Sunday, March 21, 2010

Crawling through the Knowledge Corridor

Out here in what is called The Knowledge Corridor in southern New England there lives a man, rumored to have once been a brilliant academic with a promising future, who now crawls around on the streets. I should say he doesn't always crawl, most often he keeps busy cleaning and picking up along the sidewalks and on the edges of the Town Common. Periodically however, he seems to find it necessary to get down on all fours and get into some more detailed work. In fact, one police report had him actually licking the pavement. I once passed by him when he was upside down in a trash receptacle, his legs sticking up in the air slowly pumping away.



Perhaps Crawling Man (sorry, I don't know his name) is a bit fastidious, but often he doesn't appear that way in his person. Maybe it's more like he wants his surroundings to be in order, or perhaps he has merely put himself in charge, part one-man public works department, part mayor, part cop. I say this because he also seems to feel the need to interact with others, not so much in an official capacity as in coming from a place of some special or secret knowledge. This seems appropriate in some way



It should be noted that Crawling Man's exploits are often recorded on the Police Report in the local paper. His propensity to crawl across or along the street often stops traffic, leading some to call the cops maybe in concern for his safety, but more likely because, well, he's crawling in the street! Personally I don't mind. I just drive or walk around him. But others may find Crawling Man's behavior some how, what? off-putting? unseemly? To me this seems odd. If this is truly the "Knowledge Corridor", a place of education and contemplation, one might assume that more space might be given to citizens to learn from one another.

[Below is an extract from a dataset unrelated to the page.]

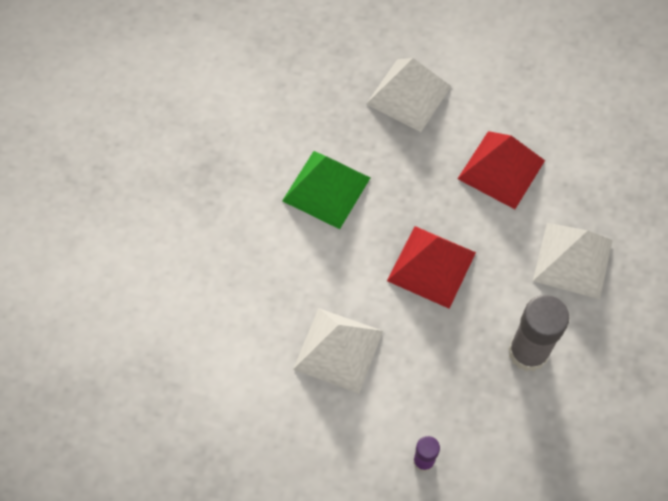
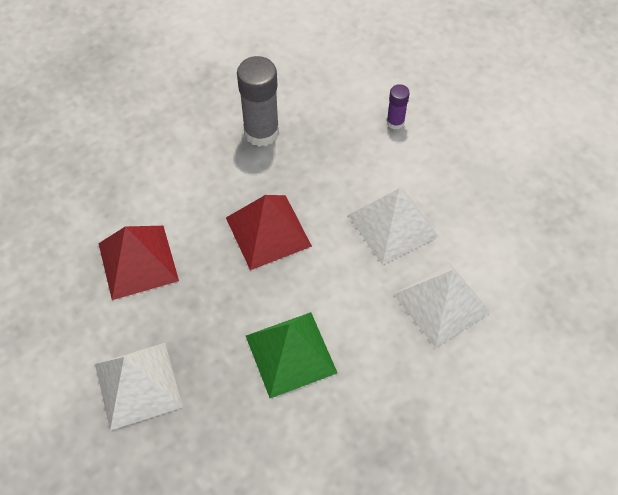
camera: 140 degrees left, 5 degrees down
white pyramid [533,223,613,299] -> white pyramid moved to [394,262,491,348]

There are all kinds of knowledge in this troubled world, self-knowledge not being the least of it. I venture to guess most who pass by Crawling Man have little knowledge of what exactly the man thinks he's doing. I count myself among them. But those who object to his presence or are discomforted by him would do well to ask themselves why. Does Crawling Man offend their sense of order even as he may try to bring order to the universe? Who knows?